A popular punch We're opposed to violence, and we certainly don't condone anyone getting punched (unless it's Curt Schilling). But we're guessing about 700 major-league baseball players broke into the Macarena when the Cubs' Michael Barrett belted the White Sox's A.J. Pierzynski.
Pierzynski, with that smirk and mouth, is about as popular in major-league clubhouses as scurvy, and that includes the places he played. We're not saying A.J. had it coming, but ... actually, that's exactly what we're saying.

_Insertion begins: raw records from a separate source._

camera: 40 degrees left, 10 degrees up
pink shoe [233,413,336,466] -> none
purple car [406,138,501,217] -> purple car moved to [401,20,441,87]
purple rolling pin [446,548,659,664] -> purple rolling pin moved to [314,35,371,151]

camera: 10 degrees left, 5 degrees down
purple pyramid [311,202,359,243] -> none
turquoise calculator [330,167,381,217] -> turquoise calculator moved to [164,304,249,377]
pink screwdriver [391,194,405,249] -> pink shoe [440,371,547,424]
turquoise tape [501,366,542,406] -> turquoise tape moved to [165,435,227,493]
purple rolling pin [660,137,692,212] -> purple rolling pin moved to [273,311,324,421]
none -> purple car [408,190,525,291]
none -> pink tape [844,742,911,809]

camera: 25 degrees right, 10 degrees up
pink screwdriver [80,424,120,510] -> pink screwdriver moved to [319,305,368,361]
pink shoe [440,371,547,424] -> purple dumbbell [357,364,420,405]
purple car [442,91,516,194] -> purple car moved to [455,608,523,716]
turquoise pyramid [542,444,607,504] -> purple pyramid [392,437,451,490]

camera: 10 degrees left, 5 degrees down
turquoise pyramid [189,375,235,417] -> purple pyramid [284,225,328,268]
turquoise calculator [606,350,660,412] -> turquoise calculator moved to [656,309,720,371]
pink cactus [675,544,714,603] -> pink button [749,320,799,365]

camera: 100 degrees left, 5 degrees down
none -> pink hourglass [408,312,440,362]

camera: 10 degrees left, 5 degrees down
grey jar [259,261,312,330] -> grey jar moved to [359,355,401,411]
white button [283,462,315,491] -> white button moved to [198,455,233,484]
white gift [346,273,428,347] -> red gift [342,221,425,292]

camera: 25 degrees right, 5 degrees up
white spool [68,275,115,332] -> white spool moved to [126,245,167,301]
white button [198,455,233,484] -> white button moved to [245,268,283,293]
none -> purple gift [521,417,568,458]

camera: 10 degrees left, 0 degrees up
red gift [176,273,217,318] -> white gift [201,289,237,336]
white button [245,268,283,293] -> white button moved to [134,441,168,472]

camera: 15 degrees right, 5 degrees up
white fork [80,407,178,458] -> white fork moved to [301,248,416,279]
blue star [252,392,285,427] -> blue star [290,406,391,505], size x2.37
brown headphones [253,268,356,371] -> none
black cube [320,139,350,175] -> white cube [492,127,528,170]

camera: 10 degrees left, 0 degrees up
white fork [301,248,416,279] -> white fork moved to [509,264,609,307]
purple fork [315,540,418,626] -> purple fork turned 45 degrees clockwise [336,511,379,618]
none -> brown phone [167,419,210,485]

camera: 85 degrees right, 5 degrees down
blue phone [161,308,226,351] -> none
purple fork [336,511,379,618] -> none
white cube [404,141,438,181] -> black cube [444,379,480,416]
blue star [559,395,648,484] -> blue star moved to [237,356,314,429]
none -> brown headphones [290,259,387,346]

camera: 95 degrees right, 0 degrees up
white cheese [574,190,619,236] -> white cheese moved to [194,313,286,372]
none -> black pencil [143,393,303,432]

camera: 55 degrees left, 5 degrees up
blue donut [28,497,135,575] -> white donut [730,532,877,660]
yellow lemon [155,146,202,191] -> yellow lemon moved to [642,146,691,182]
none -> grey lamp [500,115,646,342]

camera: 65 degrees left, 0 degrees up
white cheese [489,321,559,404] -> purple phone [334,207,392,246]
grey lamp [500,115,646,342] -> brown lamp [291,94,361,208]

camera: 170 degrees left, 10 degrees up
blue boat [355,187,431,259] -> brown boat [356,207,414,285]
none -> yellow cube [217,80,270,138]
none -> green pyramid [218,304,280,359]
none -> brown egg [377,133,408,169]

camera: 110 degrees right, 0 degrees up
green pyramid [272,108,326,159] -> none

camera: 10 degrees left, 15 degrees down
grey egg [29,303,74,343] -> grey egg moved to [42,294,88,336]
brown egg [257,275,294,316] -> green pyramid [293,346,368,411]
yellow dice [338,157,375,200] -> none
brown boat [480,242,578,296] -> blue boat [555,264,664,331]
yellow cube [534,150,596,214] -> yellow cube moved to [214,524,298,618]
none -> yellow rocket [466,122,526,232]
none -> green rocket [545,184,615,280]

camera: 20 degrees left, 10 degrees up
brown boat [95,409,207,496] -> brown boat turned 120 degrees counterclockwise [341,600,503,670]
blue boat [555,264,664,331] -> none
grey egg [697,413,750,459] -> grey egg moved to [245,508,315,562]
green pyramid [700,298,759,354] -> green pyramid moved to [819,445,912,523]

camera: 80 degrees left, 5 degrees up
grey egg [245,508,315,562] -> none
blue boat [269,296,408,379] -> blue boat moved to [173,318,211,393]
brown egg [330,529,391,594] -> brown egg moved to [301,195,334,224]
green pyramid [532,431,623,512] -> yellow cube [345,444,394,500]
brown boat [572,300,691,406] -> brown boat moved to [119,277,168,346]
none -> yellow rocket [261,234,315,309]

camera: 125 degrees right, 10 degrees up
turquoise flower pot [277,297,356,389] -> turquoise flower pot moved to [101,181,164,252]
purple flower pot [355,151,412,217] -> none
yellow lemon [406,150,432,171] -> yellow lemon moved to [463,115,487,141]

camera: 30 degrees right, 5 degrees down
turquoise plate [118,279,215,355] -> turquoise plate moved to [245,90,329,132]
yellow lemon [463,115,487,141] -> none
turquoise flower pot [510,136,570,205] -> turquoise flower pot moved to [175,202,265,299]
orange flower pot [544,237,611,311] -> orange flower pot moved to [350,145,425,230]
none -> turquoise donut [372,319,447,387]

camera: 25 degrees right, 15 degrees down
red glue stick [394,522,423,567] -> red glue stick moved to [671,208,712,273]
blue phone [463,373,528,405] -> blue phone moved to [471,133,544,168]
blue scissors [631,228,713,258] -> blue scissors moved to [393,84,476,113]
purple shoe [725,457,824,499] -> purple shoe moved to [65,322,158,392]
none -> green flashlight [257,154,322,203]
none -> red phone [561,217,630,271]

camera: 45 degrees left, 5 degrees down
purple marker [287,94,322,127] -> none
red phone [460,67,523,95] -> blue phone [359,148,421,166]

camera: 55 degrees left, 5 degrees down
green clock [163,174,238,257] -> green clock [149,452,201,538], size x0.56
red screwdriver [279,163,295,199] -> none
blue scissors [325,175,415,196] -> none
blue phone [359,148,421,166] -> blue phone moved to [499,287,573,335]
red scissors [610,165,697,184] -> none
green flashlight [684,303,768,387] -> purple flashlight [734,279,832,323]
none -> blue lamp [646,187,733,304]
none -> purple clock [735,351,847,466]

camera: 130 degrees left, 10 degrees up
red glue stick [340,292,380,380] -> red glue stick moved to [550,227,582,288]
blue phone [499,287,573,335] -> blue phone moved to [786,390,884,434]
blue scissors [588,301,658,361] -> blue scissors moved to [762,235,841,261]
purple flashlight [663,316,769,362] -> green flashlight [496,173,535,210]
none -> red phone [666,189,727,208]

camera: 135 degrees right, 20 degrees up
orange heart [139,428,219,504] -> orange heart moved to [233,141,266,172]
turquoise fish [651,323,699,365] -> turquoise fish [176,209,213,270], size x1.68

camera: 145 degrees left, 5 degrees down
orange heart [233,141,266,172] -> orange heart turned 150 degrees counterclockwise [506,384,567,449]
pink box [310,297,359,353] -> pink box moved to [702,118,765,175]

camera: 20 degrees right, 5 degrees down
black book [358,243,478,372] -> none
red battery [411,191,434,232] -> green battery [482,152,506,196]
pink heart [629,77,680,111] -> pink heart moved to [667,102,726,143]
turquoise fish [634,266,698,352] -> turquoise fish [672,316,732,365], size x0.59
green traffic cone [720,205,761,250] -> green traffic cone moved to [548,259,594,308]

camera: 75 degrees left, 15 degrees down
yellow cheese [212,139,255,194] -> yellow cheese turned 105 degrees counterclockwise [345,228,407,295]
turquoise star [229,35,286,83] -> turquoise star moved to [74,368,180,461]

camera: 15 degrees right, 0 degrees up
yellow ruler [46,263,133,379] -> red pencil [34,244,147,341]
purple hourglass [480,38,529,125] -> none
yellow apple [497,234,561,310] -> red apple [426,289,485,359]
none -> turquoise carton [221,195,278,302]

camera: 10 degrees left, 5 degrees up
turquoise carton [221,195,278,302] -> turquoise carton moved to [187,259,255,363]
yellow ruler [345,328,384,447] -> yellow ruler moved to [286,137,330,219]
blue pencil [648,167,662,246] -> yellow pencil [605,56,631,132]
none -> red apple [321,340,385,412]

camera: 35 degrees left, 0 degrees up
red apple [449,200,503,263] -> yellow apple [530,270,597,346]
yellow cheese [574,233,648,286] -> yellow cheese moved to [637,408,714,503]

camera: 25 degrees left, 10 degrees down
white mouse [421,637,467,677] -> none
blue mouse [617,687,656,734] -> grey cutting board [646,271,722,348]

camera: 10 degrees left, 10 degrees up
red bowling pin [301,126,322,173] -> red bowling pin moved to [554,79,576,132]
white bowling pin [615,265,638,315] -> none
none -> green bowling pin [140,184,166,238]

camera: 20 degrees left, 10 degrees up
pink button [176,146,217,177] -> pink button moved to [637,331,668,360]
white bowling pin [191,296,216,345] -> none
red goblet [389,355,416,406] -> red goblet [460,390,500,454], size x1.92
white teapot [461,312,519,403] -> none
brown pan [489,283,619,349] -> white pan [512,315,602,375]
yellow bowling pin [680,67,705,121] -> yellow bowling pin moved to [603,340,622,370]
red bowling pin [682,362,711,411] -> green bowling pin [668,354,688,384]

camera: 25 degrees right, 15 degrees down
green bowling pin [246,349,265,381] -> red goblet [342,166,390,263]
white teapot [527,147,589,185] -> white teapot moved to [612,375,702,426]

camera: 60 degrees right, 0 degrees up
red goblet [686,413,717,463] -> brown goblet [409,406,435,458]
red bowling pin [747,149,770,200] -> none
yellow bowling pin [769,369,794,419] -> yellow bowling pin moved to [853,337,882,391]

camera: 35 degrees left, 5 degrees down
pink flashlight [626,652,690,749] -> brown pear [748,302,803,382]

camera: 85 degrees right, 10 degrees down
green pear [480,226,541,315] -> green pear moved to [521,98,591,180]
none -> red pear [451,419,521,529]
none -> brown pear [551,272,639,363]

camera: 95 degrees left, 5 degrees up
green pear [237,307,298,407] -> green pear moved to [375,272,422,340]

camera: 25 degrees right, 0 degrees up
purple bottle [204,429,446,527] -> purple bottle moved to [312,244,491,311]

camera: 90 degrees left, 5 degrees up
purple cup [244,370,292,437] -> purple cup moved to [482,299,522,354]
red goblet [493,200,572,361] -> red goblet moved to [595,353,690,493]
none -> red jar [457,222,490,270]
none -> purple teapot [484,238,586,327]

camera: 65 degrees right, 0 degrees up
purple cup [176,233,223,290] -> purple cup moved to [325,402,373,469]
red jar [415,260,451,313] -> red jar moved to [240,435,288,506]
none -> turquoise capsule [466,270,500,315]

Quick takes After catching a few minutes on TV the other day (Okay, I couldn't find the remote.), it dawned on me that the LPGA should consider a senior tour for players too old to play on the regular tour. Starting age should be, what, 20? The last time I saw this many teenage girls in one place was at Roman Polanski's pool party.
Maybe the Rays could offer the rights to Matt White to the Mets for Carlos Beltran. Don't laugh. Those geniuses took Victor Zambrano for Scott Kazmir. This is starting to turn into Danny Cater-for- Sparky Lyle proportions on its way to being Milt Pappas-for- Frank Robinson. How many pitchers in the AL would you take right now before Kazmir? Three? Four? Any?
By the way, the Kazmir-for-Zambrano swap isn't the worst trade in Mets history. Seriously, who trades Anna Benson?
Is there some sort of soccer tournament coming up? I'd like to be interested, but soccer reminds me too much of my love life - lots of running around but not much scoring.
I subscribe to what Times columnist Gary Shelton once said: "There is an easy way to get me to watch the World Cup. Put my kid in it."
Amen. Until then, I'll be watching Mama's Family.